Development sponsor Ford pulled out of the project when Gulf rejected the engine after a series of tests with the Ford-Weslake in a Mirage M6 at Goodwood and Silverstone, which led Weslake to sue JWAE. The Brabham F1 team also evaluated and rejected the engine. Weslake then offered to sell the design rights to Ford, who declined. Weslake was eventually able to sell the rights to the engine.

====Applications====
- Mirage M6 Chassis #603 barquette and coupé (Weslake WRP-190)
- Brabham BT39 (Weslake WRP-190)

===Lynx Engineering===
While one reference reports that the WRP-190 was first acquired by Aston Martin Lagonda, others report that Lynx Engineering first bought the rights to the engine from Weslake for £10,000. Lynx, which specialised in customised Jaguars, was owned by Guy Black, a former Weslake engineer. They planned to field a car powered by the V12 at the 24 Hours of Le Mans, but were unable to secure adequate sponsorship. Lynx sold the engine after installing the only Lynx-built V12 in a Jaguar D-Type replica.
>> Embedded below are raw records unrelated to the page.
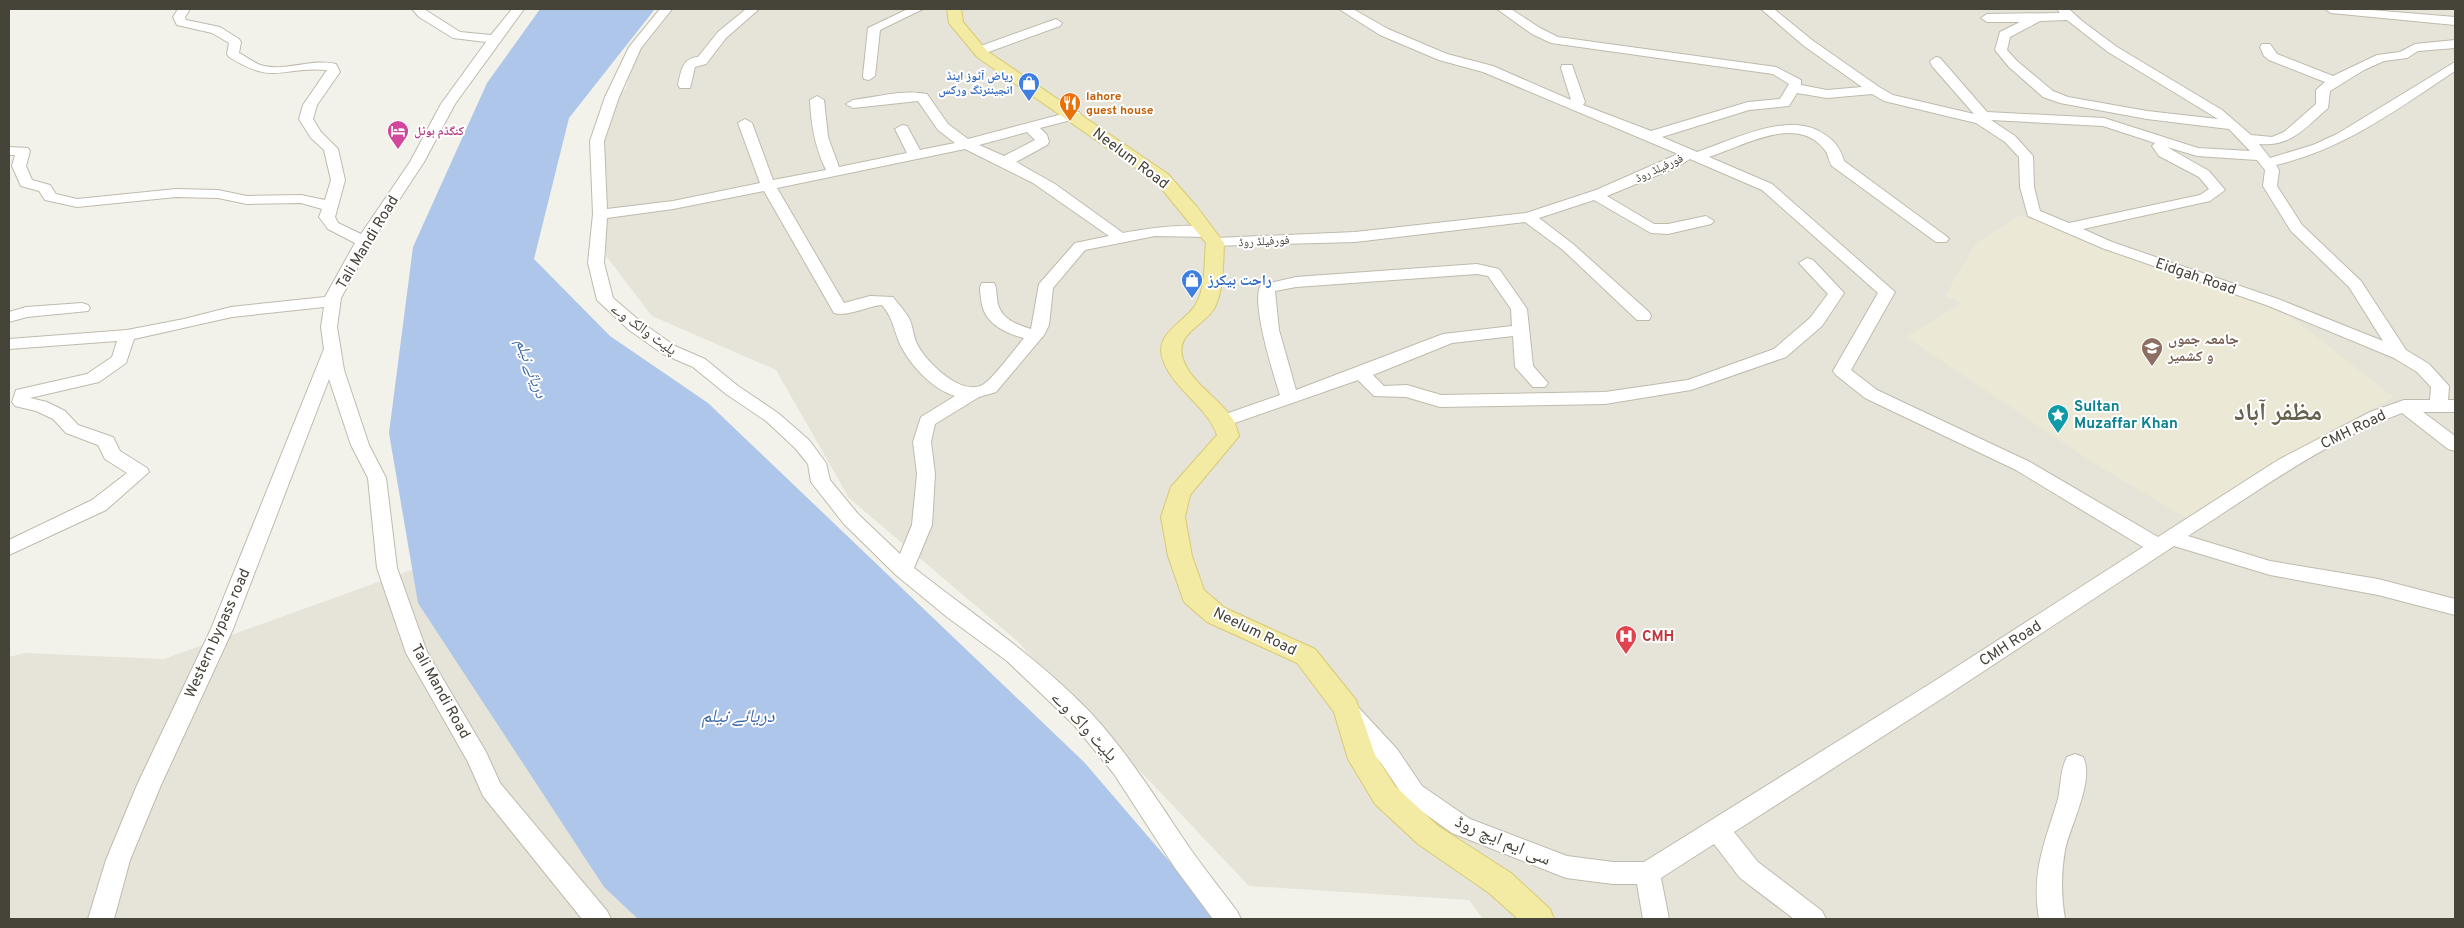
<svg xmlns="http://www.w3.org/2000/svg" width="2464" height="928" font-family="Overpass,'Noto Naskh Arabic',sans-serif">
  <rect width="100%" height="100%" fill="#f3f2ea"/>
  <!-- residential -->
  <path fill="#e6e4d9" d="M 667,9 L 2455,9 L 2455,919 L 1483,919 L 1469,900 L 1249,886 L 1016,640 L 849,498 L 776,370 L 652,316 L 606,256 L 604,149 L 609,103 L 626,88 L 636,51 Z
    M 531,527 L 740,919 L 9,919 L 9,657 L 25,653 L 164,659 Z"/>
  <!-- education -->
  <path fill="#ebe8d5" d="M 2021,215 L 2145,263 L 2285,312 L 2393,397 L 2187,518 L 2100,467 L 1906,337 L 1962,303 L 1945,296 L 1976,243 Z"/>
  <!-- water -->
  <path fill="#adc6e9" d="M 540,9 L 655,9 L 569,118 L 534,259 L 610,336 L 708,403 L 1084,762 L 1219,919 L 638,919 L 604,887 L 418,603 L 389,433 L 413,247 L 487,83 Z"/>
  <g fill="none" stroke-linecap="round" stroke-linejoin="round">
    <!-- minor casing -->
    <g stroke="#bebbad" stroke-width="2">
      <path id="minor" d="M 178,9 L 190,9 L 185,17 L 186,20 L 220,27 L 239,39 L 241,42 L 239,53 C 247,57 255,64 264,66 C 288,71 312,58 336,64 L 340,72 L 317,105 L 313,119 L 321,132 L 338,149 L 345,180 L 335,217 L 338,223 L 361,234 L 410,162 L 441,104 L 486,42 L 453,38 L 419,17 L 412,9 L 424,9 L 460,32 L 491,35 L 512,9 L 524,9 L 455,104 L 424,162 L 372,241 L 341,298 L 337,327 L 344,370 L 369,445 L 386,478 L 397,568 L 427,652 L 486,752 L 500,783 L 607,911 L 611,919 L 582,919 L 483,796 L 468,762 L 406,653 L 377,568 L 368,478 L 351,445 L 329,379 L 233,629 L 161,785 L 130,860 L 114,919 L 88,919 L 106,860 L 137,785 L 211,629 L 324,349 L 321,327 L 324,307 L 232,317 L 134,339 L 126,363 L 99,382 L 30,398 L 47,402 L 65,411 L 78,425 L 113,437 L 120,451 L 147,468 L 149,472 L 106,510 L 9,555 L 9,540 L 92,500 L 127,473 L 105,459 L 98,445 L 66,433 L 53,419 L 36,411 L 15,406 L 12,402 L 16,390 L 87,374 L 112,357 L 117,341 L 9,349 L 9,339 L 127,330 L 184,319 L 231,307 L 325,297 L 355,243 L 328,229 L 319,217 L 322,209 L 301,203 L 247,204 L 218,198 L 176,197 L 77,207 L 45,200 L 39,191 L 21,186 L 12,166 L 15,155 L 9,155 L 9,147 L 28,148 L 30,151 L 26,166 L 32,180 L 50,185 L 56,194 L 77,199 L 176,189 L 218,190 L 247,196 L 301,195 L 325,200 L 331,180 L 324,150 L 311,138 L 299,119 L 303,105 L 327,70 C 281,66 275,86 229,57 L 227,54 L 229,43 L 212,33 L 177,25 L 173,17 Z
        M 660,9 L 672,9 L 641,48 L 619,97 L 604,141 L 607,209 L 673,201 L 760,183 L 738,123 L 745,119 L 752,123 L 773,180 L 826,170 C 815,147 811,125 810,100 L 817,96 L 824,100 L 828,137 L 839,167 L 907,153 L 895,129 L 902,125 L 907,126 L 920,150 L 955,143 L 938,130 L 918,101 L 853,108 L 846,104 L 853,100 C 876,97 904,89 927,94 L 948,124 L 968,139 L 1074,111 L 1079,112 L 1081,115 L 1079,118 L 1040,128 L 1047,135 L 1049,142 L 1047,145 L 1016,162 L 1055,184 L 1123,233 C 1139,230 1205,219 1215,232 L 1207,237 L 1155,236 L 1085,250 L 1053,288 L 1049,325 L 1044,335 L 996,392 L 979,397 L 935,424 L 931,442 L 935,474 L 932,525 L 914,568 C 974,615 1037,657 1090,712 C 1129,754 1159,803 1191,850 C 1206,871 1222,891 1237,911 L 1241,919 L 1213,919 L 1175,868 L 1114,774 L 1074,725 L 1007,661 L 947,617 L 896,575 L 844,524 L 811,482 L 808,464 L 795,448 L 766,421 L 726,394 L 693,367 L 663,354 L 629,330 L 597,300 L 588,263 L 593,214 L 590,141 L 605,97 L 629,47 ZM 1027,132 L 1035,140 L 1004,156 L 979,145 ZM 965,149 L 1033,183 L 1109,236 L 1075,243 L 1039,284 L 1031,329 C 1014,324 998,317 997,298 C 996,292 997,288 994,283 L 982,283 C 979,287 980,292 981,298 C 982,322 1004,333 1024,338 C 1015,349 994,377 984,384 C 962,398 926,362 917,344 C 913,336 913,326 909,318 C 905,311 898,304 893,297 L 870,296 L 844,303 L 777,188 ZM 764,191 L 834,313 C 849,317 867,306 882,305 C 894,320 893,328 900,344 C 910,365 932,389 955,396 L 921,417 L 913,442 L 917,474 L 912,525 L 900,554 L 858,514 L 830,480 L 826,463 L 809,440 L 778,413 L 738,386 L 705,359 L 675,346 L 641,322 L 613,298 L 604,263 L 607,218 L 673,209 Z
        M 746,9 L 759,9 L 726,38 L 706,64 L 695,67 L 690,88 L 680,88 L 678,85 C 681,72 682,58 698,57 L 718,32 Z
        M 908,9 L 923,9 L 880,30 L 875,76 L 869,80 L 864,79 L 863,76 L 868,28 Z
        M 1339,9 L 1353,9 L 1388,29 L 1447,54 L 1493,66 L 1571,100 L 1561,68 L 1562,65 L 1572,65 L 1585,102 L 1583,105 L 1651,131 L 1748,102 L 1780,99 L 1789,84 L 1773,74 L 1551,43 L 1532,34 L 1497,9 L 1511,9 L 1540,28 L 1558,37 L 1776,67 L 1801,80 L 1801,85 L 1827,90 L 1862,87 L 1804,46 L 1761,9 L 1774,9 L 1812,40 L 1879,87 L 1893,95 L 1974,114 L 1932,66 L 1930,61 L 1936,57 L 1940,58 L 1987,112 L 2104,118 L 2198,148 L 2250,151 L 2229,129 L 2147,119 L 2060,103 L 2043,97 L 2009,67 L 1995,50 L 2000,32 L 2020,22 L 1987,22 L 1981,18 L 1987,14 L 2060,13 L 2057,9 L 2069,9 L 2082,21 L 2117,47 L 2222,110 L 2251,135 L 2272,137 L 2284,132 L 2316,104 L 2316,90 L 2325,82 L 2269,60 L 2264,56 L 2260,47 L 2262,44 L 2270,44 L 2277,54 L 2333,76 L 2377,55 L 2400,52 L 2415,44 L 2455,40 L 2455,48 L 2418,51 L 2407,58 L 2384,61 L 2364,70 L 2330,91 L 2328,108 C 2305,128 2291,147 2259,144 L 2270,158 L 2313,145 L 2337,134 L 2455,62 L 2455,71 C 2398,109 2344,149 2276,165 L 2279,170 L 2277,186 L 2302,225 L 2361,281 L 2406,350 L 2429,364 L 2449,386 L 2448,400 L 2455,400 L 2455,412 L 2423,412 L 2455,436 L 2455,451 L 2448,449 L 2402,413 C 2327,440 2255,493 2188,536 L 2270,561 L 2378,579 L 2455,599 L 2455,615 L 2378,595 L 2270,575 L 2174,546 L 1952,692 L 1734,832 L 1758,862 L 1822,911 L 1826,919 L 1794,919 L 1740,878 L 1714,844 L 1661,878 L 1669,919 L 1643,919 L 1637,884 L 1613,884 L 1566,878 L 1452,833 L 1406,800 L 1381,763 L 1342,719 L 1339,713 L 1342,707 L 1350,704 L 1358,707 L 1397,749 L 1422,786 L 1470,819 L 1567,856 L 1613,862 L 1644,862 L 1936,680 L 2143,547 L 2016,470 L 1865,398 L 1836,375 L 1833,371 L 1878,293 L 1762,190 L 1690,159 L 1677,167 L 1607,196 L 1654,224 L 1668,224 L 1706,216 L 1714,221 L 1711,224 L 1668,234 L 1651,233 L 1594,200 L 1539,218 L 1573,244 L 1649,312 L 1651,316 L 1649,320 L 1637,320 L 1563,250 L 1525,222 L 1355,242 L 1210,246 L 1207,243 L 1210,240 L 1215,238 L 1355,232 L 1526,213 L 1596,190 L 1678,154 L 1483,72 L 1439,60 L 1380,35 ZM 2067,20 L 2108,52 L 2218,119 L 2147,111 L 2068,97 L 2053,91 L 2017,61 L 2007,50 L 2010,37 L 2040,21 ZM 1797,93 L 1827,98 L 1872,94 L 1884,101 L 1976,123 L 2005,142 L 2019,157 L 2020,187 L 2028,216 L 2102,248 L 2266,305 L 2394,358 L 2417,372 L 2431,387 L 2430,400 L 2404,400 L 2370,412 L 2278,460 L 2158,537 L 2030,462 L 1877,390 L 1851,370 L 1895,292 L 1772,184 L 1709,157 C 1743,146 1796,114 1824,149 C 1829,154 1828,161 1832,166 L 1936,242 L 1946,242 L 1949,239 L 1946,236 L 1844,161 C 1841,149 1834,140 1824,134 C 1789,110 1733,140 1697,152 L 1662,137 L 1749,110 L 1789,106 ZM 1991,120 L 2103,126 L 2155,143 L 2152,146 L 2159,156 L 2199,177 L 2209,189 L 2200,195 L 2069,223 L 2040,211 L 2034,187 L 2033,156 L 2015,136 ZM 2167,147 L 2197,156 L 2257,160 L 2265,170 L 2263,186 L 2291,231 L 2349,287 L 2383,341 L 2278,299 L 2112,242 L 2083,229 L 2210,201 L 2225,190 L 2209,171 Z
        M 2325,9 L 2359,9 L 2455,17 L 2455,25 L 2331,13 Z
        M 1056,19 L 1062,23 L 1060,26 L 983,54 L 979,55 L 973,51 L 975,48 Z
        M 1807,258 L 1813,260 L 1844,293 L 1822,326 L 1786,357 L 1691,390 L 1605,404 L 1440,407 L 1406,397 L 1374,396 L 1358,380 L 1229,425 L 1217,425 L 1214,421 L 1217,417 L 1280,395 C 1274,376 1250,301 1261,285 L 1296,277 L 1477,264 L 1499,269 L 1527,309 L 1533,366 L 1548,383 L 1545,387 L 1533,387 L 1515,367 L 1513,336 L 1452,343 L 1373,375 L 1384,386 L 1407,385 L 1441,395 L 1605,392 L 1688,380 L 1774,349 L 1810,318 L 1828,294 L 1799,263 ZM 1477,274 L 1488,276 L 1511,309 L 1512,326 L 1443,334 L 1296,390 L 1279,330 L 1275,291 L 1296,287 Z
        M 82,303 L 88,305 L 90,308 L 88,311 L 27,317 L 9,322 L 9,312 L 26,307 Z
        M 2075,754 L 2083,757 C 2095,780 2070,826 2065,850 C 2061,873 2061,896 2065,919 L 2039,919 C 2031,872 2045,842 2058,799 C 2061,785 2060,770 2067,757 Z"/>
    </g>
    <!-- major casing -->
    <g stroke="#d7ca74" stroke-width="2">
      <path id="major" d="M 947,9 L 961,9 L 963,22 L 987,51 L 1168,174 L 1197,207 L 1224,243 C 1223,264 1224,288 1215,307 C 1205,326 1174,333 1183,359 C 1191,383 1219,398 1232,418 C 1236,423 1237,430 1239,436 L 1190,495 L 1185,517 L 1192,556 L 1204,590 L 1225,608 L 1315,649 L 1356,700 L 1375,755 L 1395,786 L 1438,826 L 1511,873 L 1550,909 L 1554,919 L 1518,919 L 1489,893 L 1418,844 L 1375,804 L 1348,759 L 1334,712 L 1297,663 L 1207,622 L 1184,602 L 1168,556 L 1161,517 L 1171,487 L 1217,435 C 1207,406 1173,389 1163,360 C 1153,333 1185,323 1196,304 C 1206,287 1204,262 1206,243 L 1156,182 L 977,57 L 949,23 Z"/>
    </g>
    <!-- minor -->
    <use href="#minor" fill="#fff" fill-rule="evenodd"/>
    <!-- major -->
    <use href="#major" fill="#f3eaa3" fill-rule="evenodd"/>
  </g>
  <!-- icons -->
  <defs>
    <g id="shop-pin" transform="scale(1.125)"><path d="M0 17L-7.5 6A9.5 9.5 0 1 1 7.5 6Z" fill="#3f7fe0" stroke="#fff"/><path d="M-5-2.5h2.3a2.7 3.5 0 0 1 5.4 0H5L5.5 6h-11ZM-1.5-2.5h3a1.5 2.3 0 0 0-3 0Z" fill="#fff"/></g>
    <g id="restaurant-pin" transform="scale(1.125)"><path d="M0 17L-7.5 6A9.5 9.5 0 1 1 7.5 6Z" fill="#e8710a" stroke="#fff"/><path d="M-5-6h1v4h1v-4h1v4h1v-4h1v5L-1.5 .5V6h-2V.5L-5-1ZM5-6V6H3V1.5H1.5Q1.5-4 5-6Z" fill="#fff"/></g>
    <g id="hotel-pin" transform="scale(1.125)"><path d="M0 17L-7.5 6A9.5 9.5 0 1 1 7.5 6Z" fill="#d1479c" stroke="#fff"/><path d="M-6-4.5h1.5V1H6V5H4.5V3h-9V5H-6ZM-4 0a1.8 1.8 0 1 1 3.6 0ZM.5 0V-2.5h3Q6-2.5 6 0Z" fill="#fff"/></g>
    <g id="university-pin" transform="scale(1.125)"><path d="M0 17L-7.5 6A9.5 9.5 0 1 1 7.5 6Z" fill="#8d6e63" stroke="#fff"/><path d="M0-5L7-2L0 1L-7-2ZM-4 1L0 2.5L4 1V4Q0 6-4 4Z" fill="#fff"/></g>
    <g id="sight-pin" transform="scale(1.125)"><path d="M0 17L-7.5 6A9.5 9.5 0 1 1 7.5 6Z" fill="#0f9aa8" stroke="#fff"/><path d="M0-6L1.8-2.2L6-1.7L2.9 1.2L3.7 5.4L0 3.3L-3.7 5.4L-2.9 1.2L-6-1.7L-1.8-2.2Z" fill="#fff"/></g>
    <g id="hospital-pin" transform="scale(1.125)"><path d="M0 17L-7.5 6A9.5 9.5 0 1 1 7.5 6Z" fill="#e0444e" stroke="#fff"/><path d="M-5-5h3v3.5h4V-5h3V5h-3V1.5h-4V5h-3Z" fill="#fff"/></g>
  </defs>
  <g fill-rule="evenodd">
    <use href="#shop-pin" x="1029" y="83"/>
    <use href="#restaurant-pin" x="1070" y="103"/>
    <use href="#hotel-pin" x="398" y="131"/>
    <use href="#shop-pin" x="1192" y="280"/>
    <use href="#university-pin" x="2152" y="348"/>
    <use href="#sight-pin" x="2058" y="415"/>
    <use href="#hospital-pin" x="1626" y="636"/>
  </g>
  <g text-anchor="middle" stroke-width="4" stroke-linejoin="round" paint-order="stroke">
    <!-- far-shop labels -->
    <g font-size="12" font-weight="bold" fill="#366cbe" stroke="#fff" text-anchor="end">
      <text x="1013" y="80">ریاض آٹوز اینڈ<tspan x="1013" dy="14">انجینئرنگ ورکس</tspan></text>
    </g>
    <!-- far-food labels -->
    <g font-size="12" font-weight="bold" fill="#c56008" stroke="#fff" text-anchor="start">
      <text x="1086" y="100">lahore<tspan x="1086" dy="14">guest house</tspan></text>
    </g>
    <!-- far-hotel labels -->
    <g font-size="12" font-weight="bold" fill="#b23c85" stroke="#fff" text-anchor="start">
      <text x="414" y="135">کنگڈم ہوٹل</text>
    </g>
    <!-- far-street labels -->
    <g font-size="12" fill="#464339" stroke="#fff">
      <text transform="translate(1659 168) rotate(-25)" y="4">فورفیلڈ روڈ</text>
      <text transform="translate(1264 241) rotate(-3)" y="4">فورفیلڈ روڈ</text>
    </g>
    <!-- street labels -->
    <g font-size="15" fill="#464339" stroke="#fff">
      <text transform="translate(1131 158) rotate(37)" y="5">Neelum Road</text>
      <text transform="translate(367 242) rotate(-59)" y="5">Tali Mandi Road</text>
      <text transform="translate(2196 276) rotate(19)" y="5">Eidgah Road</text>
      <text transform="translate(644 329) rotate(36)" y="5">پلیٹ والک وے</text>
      <text transform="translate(2353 429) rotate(-26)" y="5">CMH Road</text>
      <text transform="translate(1255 631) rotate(26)" y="5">Neelum Road</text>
      <text transform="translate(217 633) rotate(-66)" y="5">Western bypass road</text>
      <text transform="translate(2010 643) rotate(-33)" y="5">CMH Road</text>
      <text transform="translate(441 691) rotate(61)" y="5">Tali Mandi Road</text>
    </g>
    <!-- shop labels -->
    <g font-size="15" font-weight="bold" fill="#366cbe" stroke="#fff" text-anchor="start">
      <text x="1208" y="285">راحت بیکرز</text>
    </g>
    <!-- education labels -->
    <g font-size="15" font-weight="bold" fill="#785e54" stroke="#fff" text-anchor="start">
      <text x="2168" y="344">جامعہ جموں<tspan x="2168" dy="17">و کشمیر</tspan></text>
    </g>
    <!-- culture labels -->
    <g font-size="15" font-weight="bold" fill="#0d838f" stroke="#fff" text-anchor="start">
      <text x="2074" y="411">Sultan<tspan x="2074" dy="17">Muzaffar Khan</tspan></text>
    </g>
    <!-- health labels -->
    <g font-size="15" font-weight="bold" fill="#be3a42" stroke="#fff" text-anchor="start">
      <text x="1642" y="641">CMH</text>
    </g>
    <!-- water labels -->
    <g font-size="16" font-style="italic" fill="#3d68a7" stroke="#fff">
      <text transform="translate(532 368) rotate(70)" y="6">دریائے نیلم</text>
    </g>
    <!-- near-street labels -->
    <g font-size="18" fill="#464339" stroke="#fff">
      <text transform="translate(1085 726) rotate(47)" y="6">پلیٹ واک وے</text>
      <text transform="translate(1503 840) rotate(23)" y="6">سی ایم ایچ روڈ</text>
    </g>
    <!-- near-water labels -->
    <g font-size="19" font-style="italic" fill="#3d68a7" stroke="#fff">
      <text x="738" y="722">دریائے نیلم</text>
    </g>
    <!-- town labels -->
    <g font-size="25" font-weight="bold" fill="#686351" stroke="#fff">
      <text x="2278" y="420">مظفر آباد</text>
    </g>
  </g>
  <!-- border -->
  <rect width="2464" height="928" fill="none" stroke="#464339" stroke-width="20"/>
</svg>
===Aston Martin Lagonda Project DP1080===
Rights to Weslake's V12 were also briefly owned by Aston Martin Lagonda, who envisioned it as the basis of a road car engine. Aston started Project DP1080 to develop the engine for their purposes, but when they were unable to reach either their horsepower target or their 4.0-litre displacement goal, they sold the design.

===BRM Type 290===
Rights to the engine were finally acquired by JHS Engines Ltd., whose three principals were former Cosworth employees Graham Dale-Jones and Terry Hoyle, along with Robert Sutherland, a Colorado businessman who operated a chain of lumber yards and was a vintage car collector and amateur racing driver.

JHS undertook an extensive redesign of the engine that included eliminating the dry liners and running the pistons in Nikasil-coated cylinder bores, which allowed the bore to be increased to 81 mm and displacement to 3,494 cc. Changes were made to the engine's valves, camshaft drives, and location of various pumps. Ricardo Engineering assisted JHS with development. John Mangoletsi agreed to build a Group C car for the engine. Mangoletsi also convinced Rubery Owen to sponsor the effort, and to revive the BRM name for the engine as the BRM Type 290, even though it was unrelated to BRM's own earlier V12 engine. The car was similarly named the BRM P351. Five engines were built, each reportedly able to produce 625 bhp at 11,500 rpm. The P351 raced at Silverstone and Le Mans in 1992, but did poorly. The last appearance of the Type 290 on a track was in an Arrows chassis in the 1998 and 1999 BOSS GP series.

In addition to the BRM P351 race car, work began on a road car called the BRM P401 to be powered by an enlarged V12 with forced induction. Power was to come from a 4.0-litre version of the Type 290 with two superchargers. This project progressed to the clay model stage.